Dans l’esprit populaire, la guilde évoque plutôt une corporation moyenâgeuse, plus ou moins élitiste, plus ou moins secrète, dont les membres se rencontrent dans des salons feutrés et discutent gros sous et privilèges. Rien à voir avec les plantes. Mais en permaculture, ce terme désuet désigne pourtant un éventail d’espèces que l’on associe à un endroit donné avec l’espoir que, au mieux, elles cohabitent et interagissent positivement et que, au pire, elles se supportent poliment.

Je me suis pliée à cet exercice à moultes reprises depuis 2016, afin de remplacer l’herbe qui poussaient sous nos arbres fruitiers par une végétation multi-étagée digne de notre rêve de jardin-forêt. Je suis restée perplexe aussi, face aux guildes clé -en-main suggérées sur le net et associant des plantes pas toujours adaptées à notre climat, notre altitude et notre sol très calcaire… J’ai donc fini par y aller au feeling, en réfléchissant surtout aux besoins de chacune des plantes en terme d’exposition, d’humidité et d’espace, mais en veillant aussi à l’esthétisme de l’ensemble et au côté pratique, quand il s’agit d’aller cueillir des cerises ou picorer des cassis.

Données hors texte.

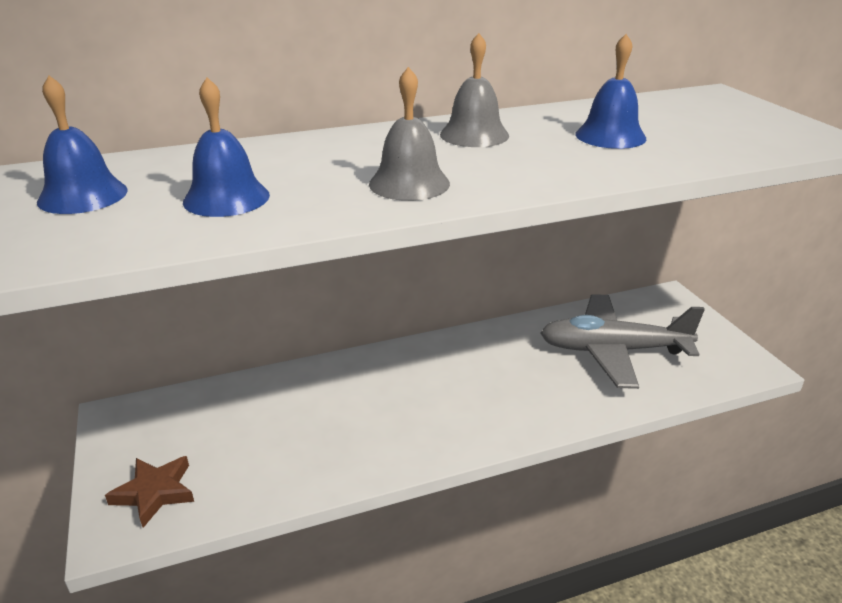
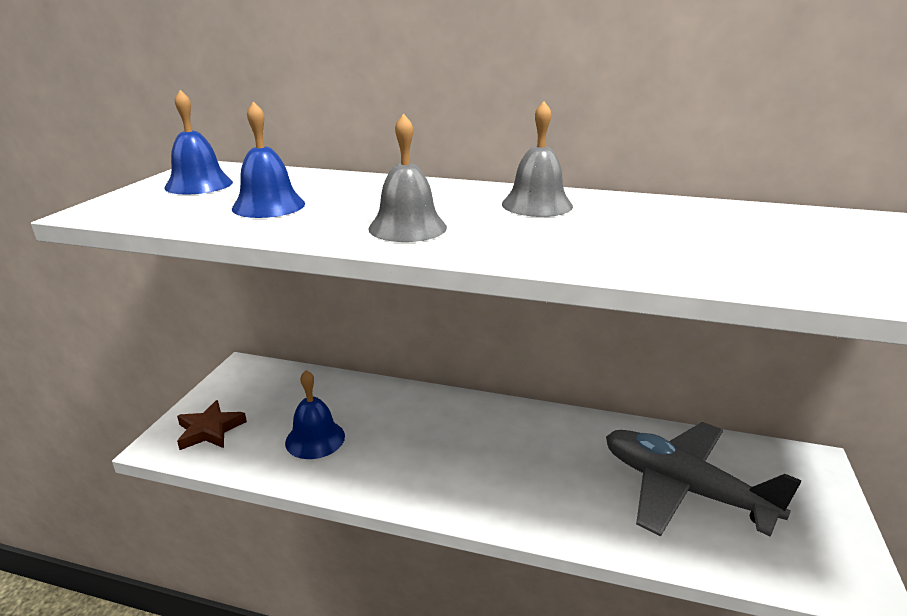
camera: 35 degrees right, 5 degrees down
blue bell [575,34,646,149] -> blue bell moved to [285,370,345,459]

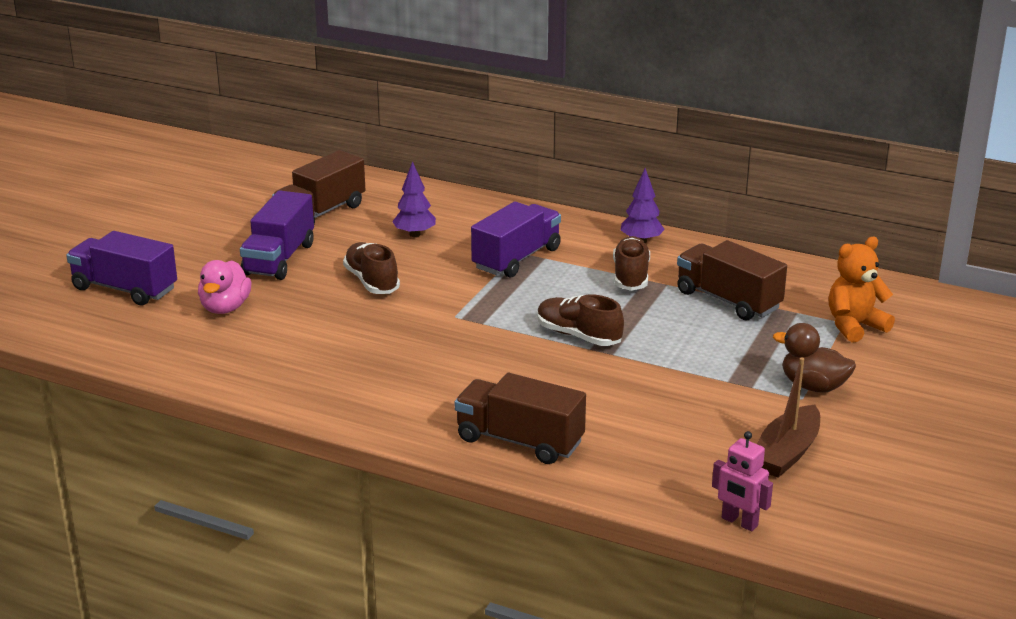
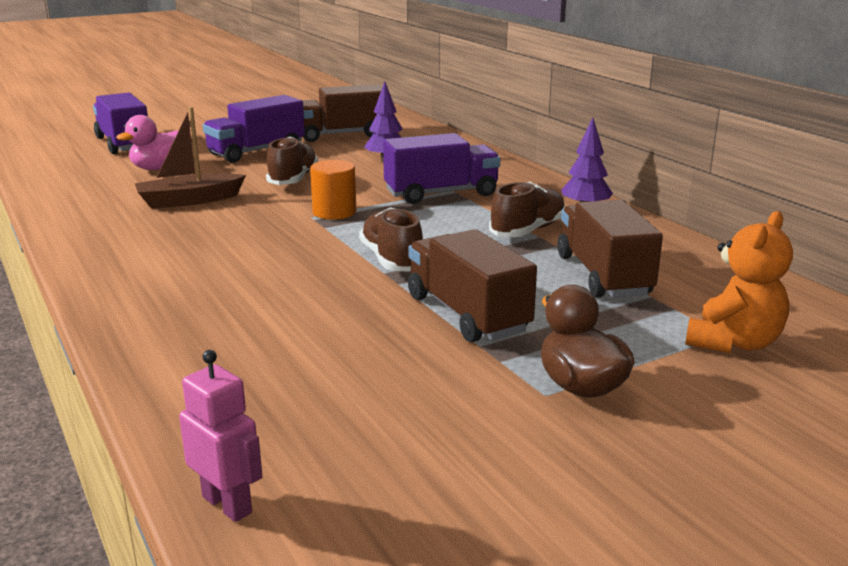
camera: 35 degrees right, 5 degrees down
brown truck [455,373,586,464] -> brown truck moved to [408,229,537,342]
pink robot [712,431,773,531] -> pink robot turned 150 degrees clockwise [179,350,262,522]
brown boat [757,357,820,478] -> brown boat moved to [135,107,246,209]
orange teddy bear [828,237,895,343] -> orange teddy bear turned 120 degrees clockwise [685,211,793,353]
none -> orange cylinder [310,160,356,220]

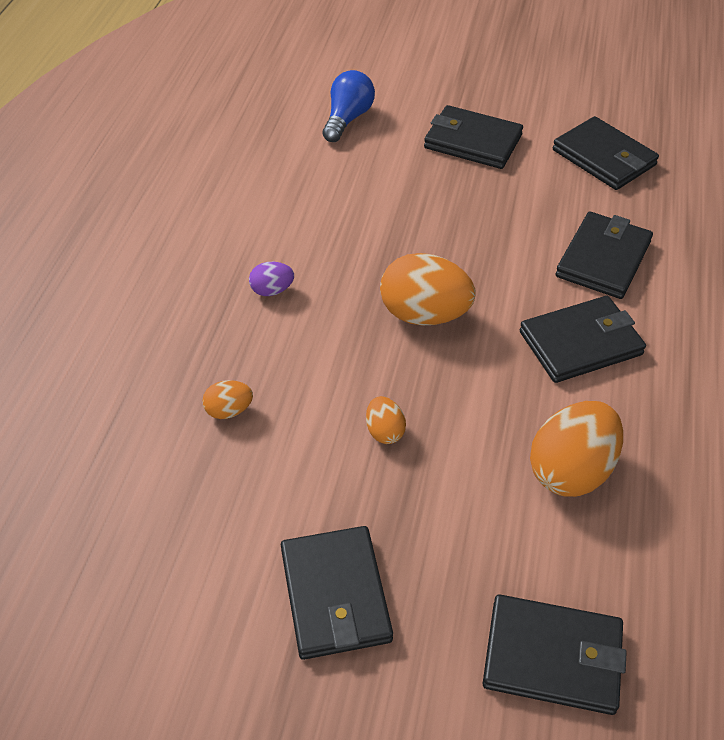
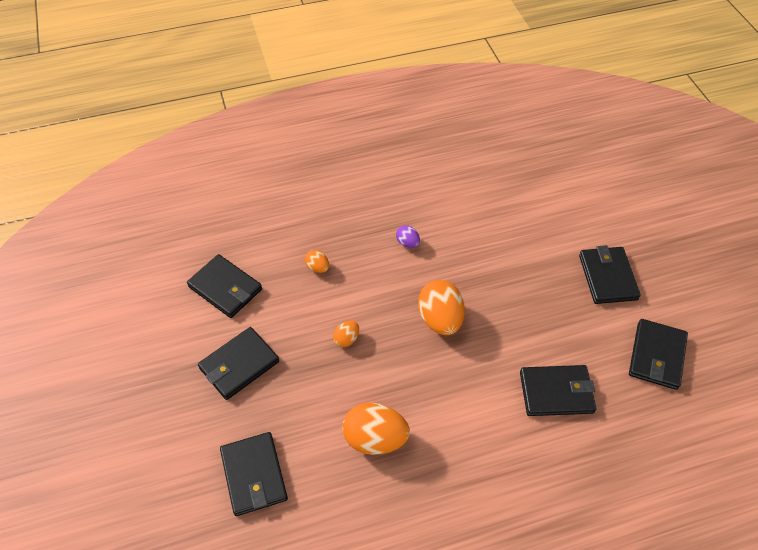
camera: 60 degrees right, 5 degrees up
blue light bulb [322,70,375,142] -> none
black wallet [520,296,646,383] -> black wallet moved to [187,254,262,318]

Histoire d’illustrer mes propos, voici l’exemple une guilde installée en 2021 sous un pommier Gravenstein âgé de 22 ans.

Les différentes espèces ont été installées plus ou moins en même temps, après avoir ôté l’herbe qui poussait sous l’arbre à l’aide d’une grelinette, recouvert le sol de cartons et délimité la surface de plantation avec des grosses branches ou troncs couchés de chêne. Les plantes nécessitant le plus de soleil ont été placés côté sud de la couronne, mais ne souffrent pas d’un soleil trop violent, ce qui convient particulièrement bien aux petits fruits et à la rhubarbe. Les autres sont disposées à l’ombre ou à la mi-ombre.

  • Petits fruits: josta et groseiller rouge (ou raisinet)
  • Plantes herbacées: menthe chocolat, consoude, chou vivace de Daubenton, ligulaire dentée, géranium sanguin, iris fétide

De nombreuses espèces sauvages sont venues combler les vides spontanément. Hormis le chiendent et la benoîte (Geum urbanum) passablement envahissante, la plupart sont les bienvenues. On y trouve notamment le lierre terrestre (Glechoma hederacea), le géranium herbe-à Robert (Geranium robertianum), l’épiaire des marais (Stachys palustris), l’arum tacheté (Arum maculatum) et le fusain (Evonymus europaeus).

Et les fixateurs d’azote? Il est souvent recommandé de planter dans la guilde au moins une espèce végétale dont les racines accueillent des bactéries capables de fixer l’azote atmosphérique du sol, ceci afin de rendre le sol plus rapidement autofertile. Je n’en ai pas mise sous cet arbre par manque de place, mais ailleurs, j’ai installé à plusieurs endroits l’hippocrépide buissonante (Hippocrepis emerus), qui supporte bien l’ombre sèche. Ceci dit, les plantes dites « fixatrices » ne sont pas les seules pourvoyeuses d’azote dans le système: cet élément indispensable à la croissance végétale retourne aussi au sol au via tous les déchets qui y tombent: feuilles mortes, branches, fientes d’oiseaux et de petits rongeurs, etc…

En résumé: plus il y a de plantes différentes, plus il y a d’eau, plus il y a de vie… et mieux ça pousse!

Composer ses guildes.. à la carte

Pour apprendre à connaître les besoins des espèces végétales et les associer au mieux au jardin, je vous recommande le Kit Caragana conçu et mis au point par le centre de formation agro-écologique des Alvéoles. Ce kit est composé de 160 fiches de plantes du jardin-forêt, présentant leurs caractéristiques (hauteur, volume, …), exigences écologiques, rusticité, utilisation, intérêt pour la biodiversité,…   Un outil malin auquel on prend goût rapidement.